Make Live Text work better for tables
Select one row at a time instead of the entire table. This gives you a cleaner line of text that's easier to split into columns. It's slower but produces more accurate results than trying to grab everything at once.
Method 5: Apple Numbers with drag and drop
Apple Numbers can sometimes handle pasted image data more gracefully than you'd expect.

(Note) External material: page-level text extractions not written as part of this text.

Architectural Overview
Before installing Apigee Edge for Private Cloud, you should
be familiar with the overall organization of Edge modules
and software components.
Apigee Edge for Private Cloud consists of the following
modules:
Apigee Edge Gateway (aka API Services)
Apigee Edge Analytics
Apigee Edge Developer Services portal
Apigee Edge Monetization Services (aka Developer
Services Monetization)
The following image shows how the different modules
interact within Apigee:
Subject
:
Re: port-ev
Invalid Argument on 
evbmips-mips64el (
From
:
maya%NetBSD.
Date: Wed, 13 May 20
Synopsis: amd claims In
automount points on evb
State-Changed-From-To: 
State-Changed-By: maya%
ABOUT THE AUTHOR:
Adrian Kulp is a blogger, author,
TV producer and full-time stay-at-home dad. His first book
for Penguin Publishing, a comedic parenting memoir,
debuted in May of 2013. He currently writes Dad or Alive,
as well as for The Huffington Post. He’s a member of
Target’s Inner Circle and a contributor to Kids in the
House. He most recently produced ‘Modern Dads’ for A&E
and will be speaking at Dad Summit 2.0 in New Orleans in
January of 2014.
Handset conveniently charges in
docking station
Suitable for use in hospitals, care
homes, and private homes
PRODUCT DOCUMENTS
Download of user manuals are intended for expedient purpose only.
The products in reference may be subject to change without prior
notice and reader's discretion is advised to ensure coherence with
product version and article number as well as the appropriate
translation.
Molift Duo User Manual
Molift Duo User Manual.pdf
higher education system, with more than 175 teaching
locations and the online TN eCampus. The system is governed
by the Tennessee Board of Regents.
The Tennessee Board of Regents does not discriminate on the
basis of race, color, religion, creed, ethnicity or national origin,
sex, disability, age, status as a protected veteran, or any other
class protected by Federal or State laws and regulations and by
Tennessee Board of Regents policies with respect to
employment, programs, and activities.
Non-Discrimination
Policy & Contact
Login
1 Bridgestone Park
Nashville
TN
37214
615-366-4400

- Take a screenshot of the table
- Open the screenshot in Preview
- Use Live Text to select the table content
- Copy and paste into Numbers
- Use Format > Table to clean up the structure
- Export as Excel (File > Export To > Excel) if needed
Numbers is a decent middle ground if you don't have Excel and want something more structured than raw text in Google Sheets.
Method 6: Dedicated table extraction tools
For regular table extraction work — processing invoices, digitizing printed reports, batch-converting dashboard screenshots — dedicated tools are worth the investment.
| Tool | Best for | Price |
|---|---|---|
| ExtractTable | High-volume table extraction with API | Free tier + paid plans |
| Tabula | Tables in PDFs specifically (free, open source) | Free |
| Nanonets | Automated invoice and document processing | Paid |
| Adobe Acrobat | PDF table export to Excel | Paid (subscription) |
These tools shine when accuracy matters at scale. For one-off table extractions, the AI method or Excel's Data from Picture feature is faster and free.
Comparing extraction methods
| Method | Accuracy | Speed | Preserves structure | Cost |
|---|---|---|---|---|
| Excel Data from Picture | High | Fast | Yes | Excel 365 subscription |
| Google Drive OCR | Medium | Medium | Partial | Free |
| AI (Claude / ChatGPT) | Very high | Medium | Yes | Free tier available |
| macOS Live Text | Medium | Fast | No | Free |
| Dedicated tools | Very high | Fast (batch) | Yes | Varies |
Tips for capturing screenshots that extract well
The quality of your screenshot directly determines the accuracy of the extraction. Follow these guidelines for the best results:
Capture at full Retina resolution
Don't resize or compress the screenshot before extracting. Retina Mac screenshots are 2x resolution, giving OCR and AI tools more pixels to work with. A table that looks small on screen is actually captured at high enough resolution for accurate text recognition.
Crop tightly around the table
Include only the table in your screenshot. Surrounding text, navigation bars, watermarks, and page headers confuse extraction tools and reduce accuracy. Use Cmd+Shift+4 to select precisely the table area.
Ensure good contrast
Dark text on a light background extracts best. If you're screenshotting a dark-mode dashboard, consider switching to light mode before capturing. Low-contrast text (gray on white, light blue on white) is the most common cause of OCR errors.
Avoid capturing tables mid-scroll
If the table extends beyond the visible area, take multiple screenshots and extract each section separately, or use a scrolling screenshot tool to capture the entire table in one image. Partial tables with cut-off rows create messy data.
Save as PNG, not JPG
PNG is lossless — every pixel is preserved exactly. JPG compression introduces artifacts around text edges that reduce OCR accuracy. macOS saves screenshots as PNG by default, so this is only a concern if you're converting or compressing the image before extraction.